Alger, jeu de la mort et du hasard
Avec Alger La Noire, Maurice Attia signe le premier tome d’une trilogie trépidante. Il y raconte une époque, celle de l’Algérie de 1962, où les algérois commencent à entrevoir le crépuscule de la guerre. Mais la guerre est longue surtout vers la fin. Quelques mois avant le cessez-le-feu, sur la plage Padovani à Bab El Oued, un couple mixte est retrouvé assassiné dans une mise en scène des plus sordides : un melon, nom attribué aux indigènes, et une française, fille d’un notable reconnu, tous deux exécutés.
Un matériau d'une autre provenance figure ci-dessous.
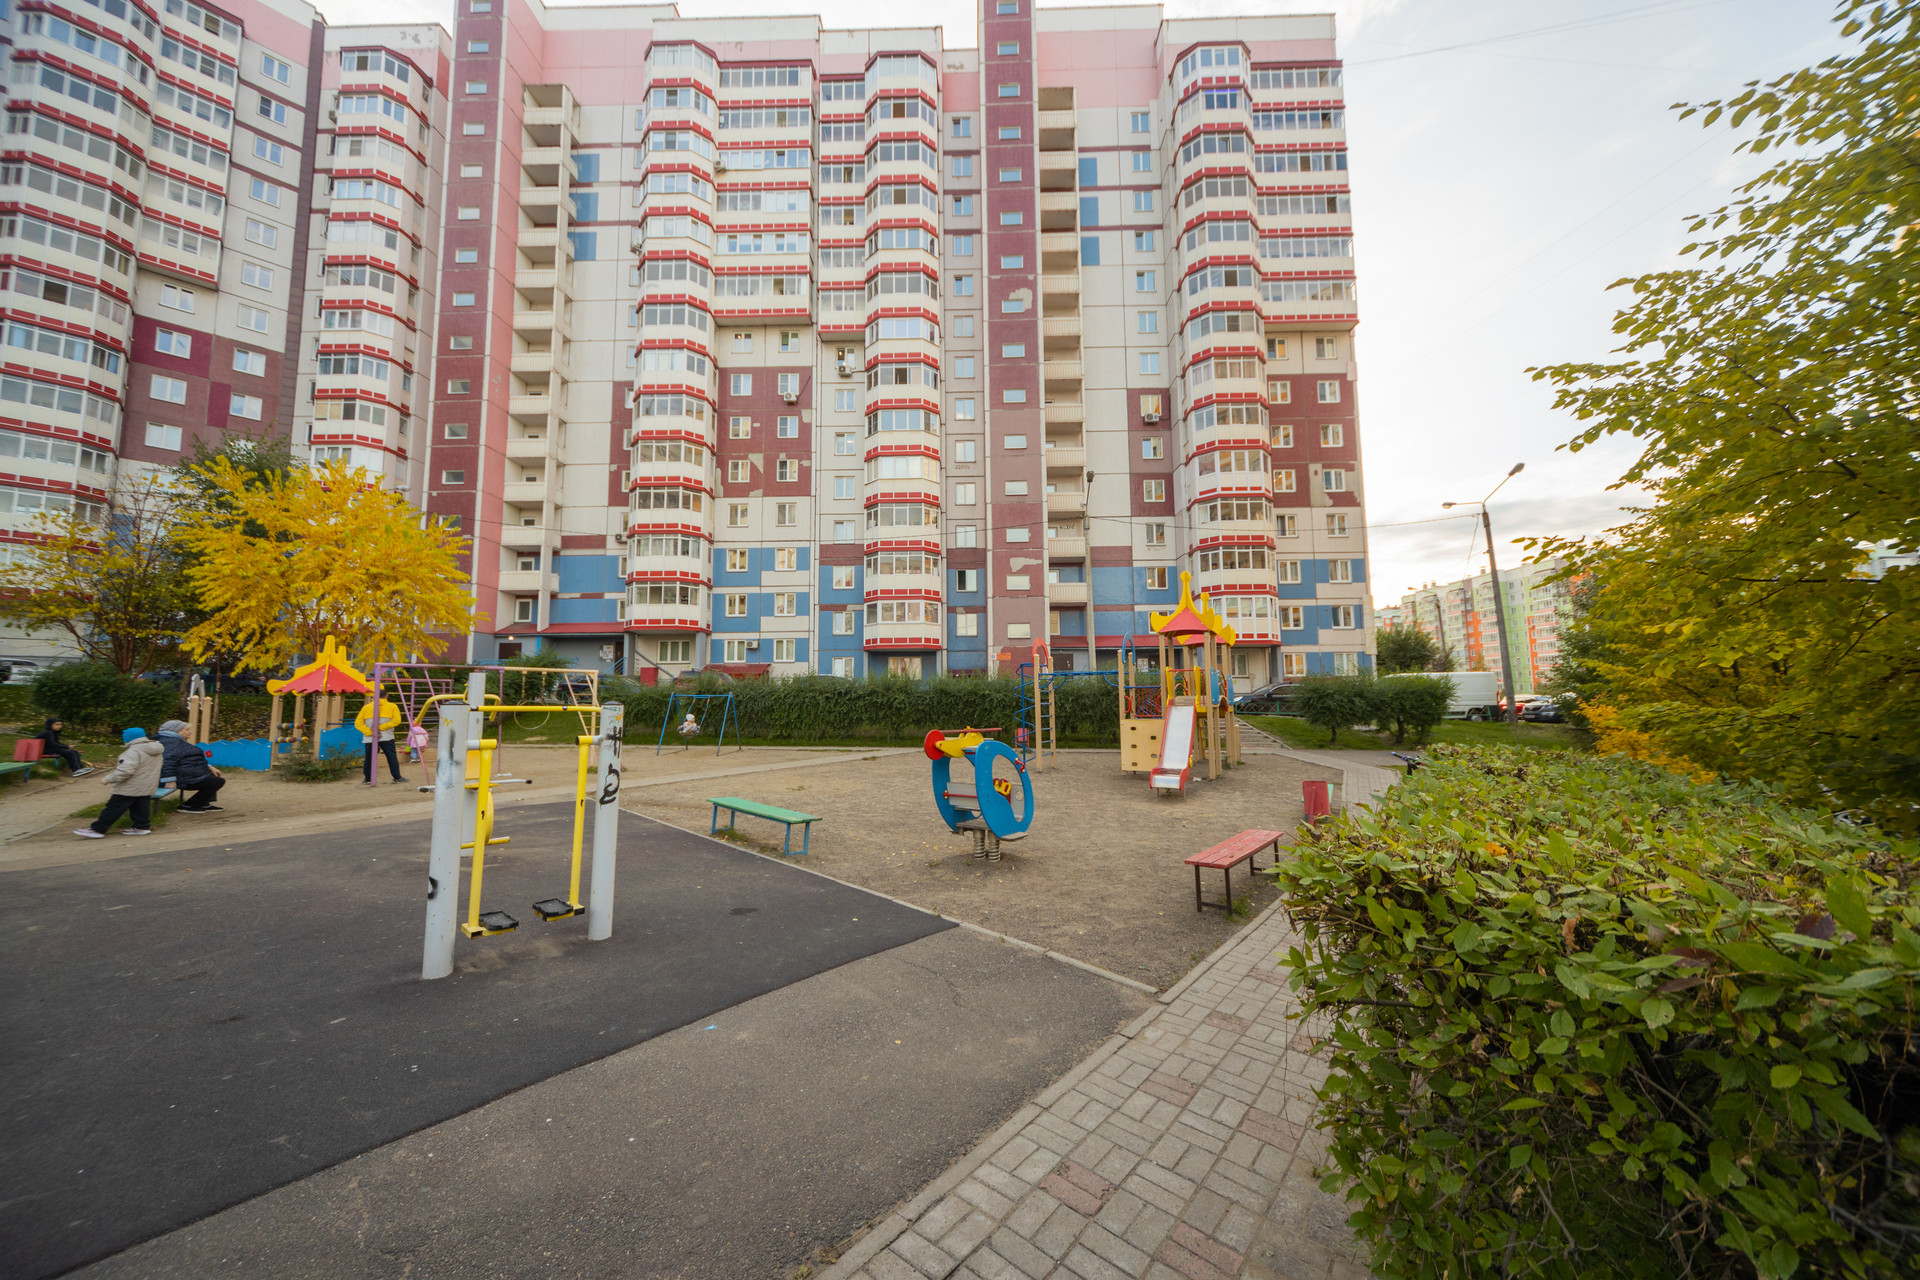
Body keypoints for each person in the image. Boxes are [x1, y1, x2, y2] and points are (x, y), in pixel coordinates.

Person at [74, 728, 162, 838]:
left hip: (129, 786)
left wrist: (108, 779)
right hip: (147, 784)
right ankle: (142, 826)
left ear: (128, 738)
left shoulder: (132, 752)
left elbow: (125, 771)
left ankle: (98, 829)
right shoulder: (155, 749)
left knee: (114, 807)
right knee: (140, 805)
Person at [156, 719, 225, 812]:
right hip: (179, 779)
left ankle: (203, 803)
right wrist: (170, 779)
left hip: (185, 775)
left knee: (213, 775)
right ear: (177, 731)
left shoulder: (174, 741)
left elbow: (187, 757)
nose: (190, 732)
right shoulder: (170, 743)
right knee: (217, 781)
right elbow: (167, 762)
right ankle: (189, 805)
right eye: (187, 730)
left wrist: (209, 766)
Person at [356, 695, 406, 784]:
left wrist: (370, 732)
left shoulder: (366, 707)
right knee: (391, 757)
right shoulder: (392, 706)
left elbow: (358, 723)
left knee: (369, 758)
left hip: (370, 738)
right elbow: (396, 721)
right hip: (386, 736)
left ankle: (367, 779)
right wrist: (380, 727)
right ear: (386, 696)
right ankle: (397, 777)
L’enquête prend alors une autre tournure. Lorsqu’un Arabe est tué, cela fait partie des dommages collatéraux d’une guerre désignée encore comme « évènements d’Algérie », quant à l’assassinat d’une française, cela justifie que l’on s’attarde davantage sur le meurtre. En temps de guerre, les priorités changent et le crime de deux jeunes gens se noie dans l’hécatombe guerrière.
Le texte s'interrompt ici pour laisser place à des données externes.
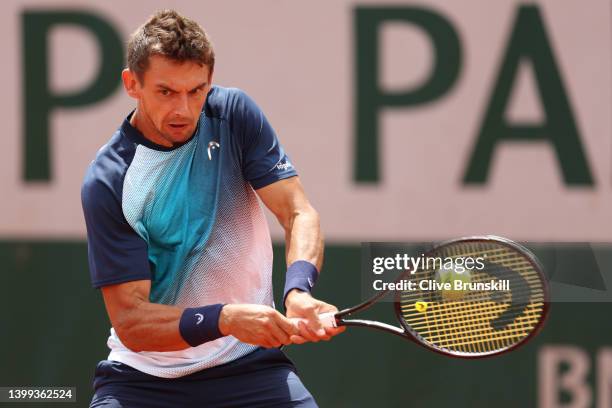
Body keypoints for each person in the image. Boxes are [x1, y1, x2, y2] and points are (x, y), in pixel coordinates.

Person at [81, 9, 344, 407]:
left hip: (250, 369)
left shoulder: (233, 115)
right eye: (166, 92)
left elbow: (297, 212)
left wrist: (298, 292)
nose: (183, 110)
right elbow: (132, 322)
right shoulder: (110, 179)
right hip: (144, 382)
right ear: (132, 83)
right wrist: (225, 318)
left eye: (196, 91)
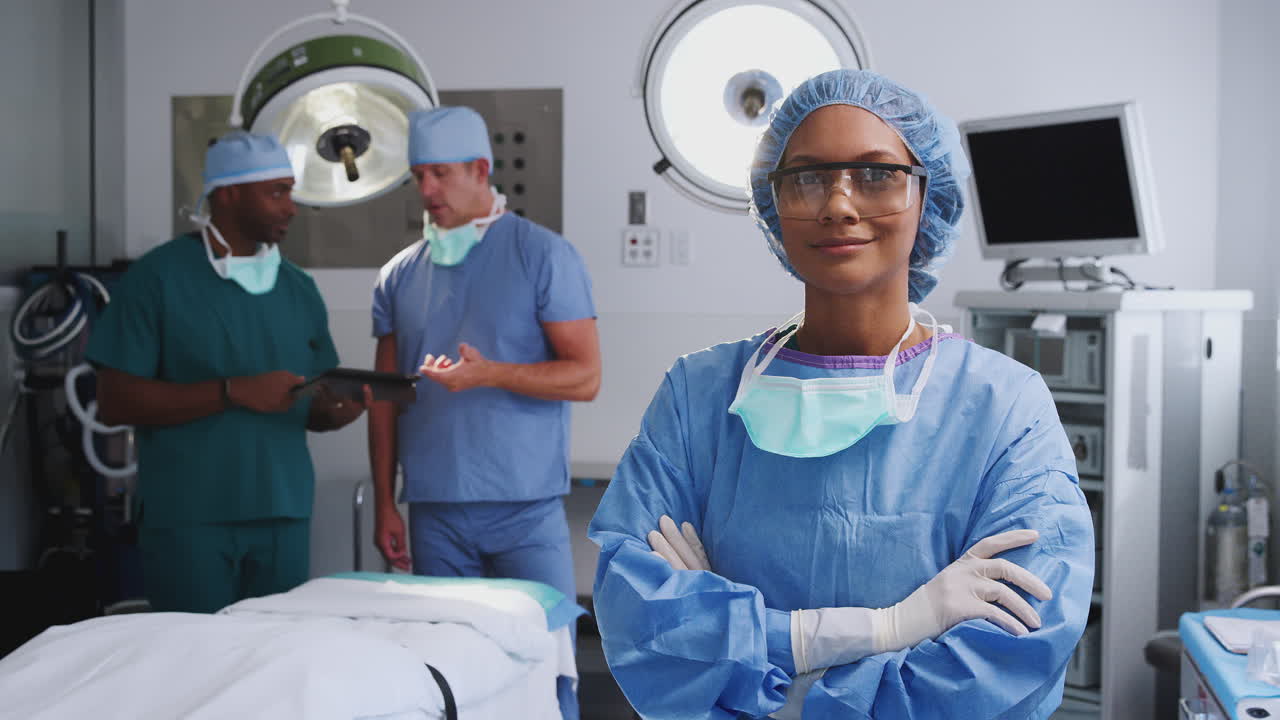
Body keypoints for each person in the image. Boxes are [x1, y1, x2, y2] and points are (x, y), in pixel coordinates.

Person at [588, 69, 1094, 719]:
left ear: (925, 195)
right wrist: (892, 627)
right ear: (773, 202)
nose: (838, 204)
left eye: (876, 174)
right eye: (807, 176)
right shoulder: (698, 398)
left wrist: (747, 657)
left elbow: (1011, 655)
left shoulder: (1003, 408)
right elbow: (640, 620)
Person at [368, 106, 600, 720]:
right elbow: (385, 396)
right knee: (447, 675)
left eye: (440, 174)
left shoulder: (542, 256)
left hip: (524, 510)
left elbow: (585, 376)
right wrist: (386, 498)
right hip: (435, 512)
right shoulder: (399, 275)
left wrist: (490, 373)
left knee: (546, 668)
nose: (427, 191)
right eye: (418, 176)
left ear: (480, 170)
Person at [87, 131, 367, 614]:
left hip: (282, 512)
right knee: (198, 663)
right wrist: (230, 392)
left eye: (291, 192)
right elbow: (116, 401)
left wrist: (338, 410)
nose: (291, 207)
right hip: (189, 516)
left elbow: (311, 404)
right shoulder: (158, 279)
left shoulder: (297, 288)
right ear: (228, 193)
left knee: (273, 663)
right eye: (275, 192)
Paco Martinez et Maurice Choukroun, deux flics désabusés, mènent l’enquête. Le premier est espagnol, fils d’anarchiste nourri par le mythe d’un père martyr, l’autre est un juif déraciné. Peu de temps après, Paco mène sa barque seul après l’exécution de son coéquipier et ami Choukroun. Il entame lentement mais sûrement sa descente aux enfers. Car, à Alger, l’enfer est partout et consume tout le monde. Il se lance dans un acharnement frénétique, voire suicidaire à la recherche des commanditaires de ce crime, ainsi que celui de la bombe du Casino qui avait mutilé la femme qu’il aime, Irène. Comme si ce déraciné s’adonnait à la quête de son histoire personnelle, hantée par un père fantôme, une mère absente, et une grand-mère accaparante par son amour, devenue un fardeau après sa démence sénile. L’OAS, revendicatrice de ce meurtre fait régner une terreur effroyable sur Alger. Organisée en milice, elle n’a plus rien à perdre, et s’acharne dans sa logique sanguinaire jusqu’au boutiste sans distinction aucune entre Français, Arabes, et Pieds-noirs. Le climat de terreur qu’elle instaure, laisse place à l’omerta et aux suspicions des uns et des autres. Dans une guerre, il faut choisir son camp, sinon « on » se chargera de le choisir pour vous : « ni gaulliste, ni pro-FLN, ni pro-OAS, ni rien… Je n’étais rien dans un pays où il fallait choisir son camp ». Même si elle ne tue pas, la guerre « vous vieillit prématurément », elle fane les amours, écorne les principes et valeurs, et fait émerger les instincts les plus primitifs en l’homme. Alger la blanche est la ville où les amours et les amitiés éclosent, où l’anisette coule à flots au bar des Arènes, et où la bourgeoisie dorée se prélasse sur les plages exquises de la Madrague. Alger La Noire, est l’envers d’une ville qui enferme dans ses écrins ses secrets, ses maisons closes et leur procession de perversité, ses ghettos de « bougnoules », et ses inlassables strouga (explosions au plastique), « noir comme cette ville qui enchaînait les deuils et les chagrins ».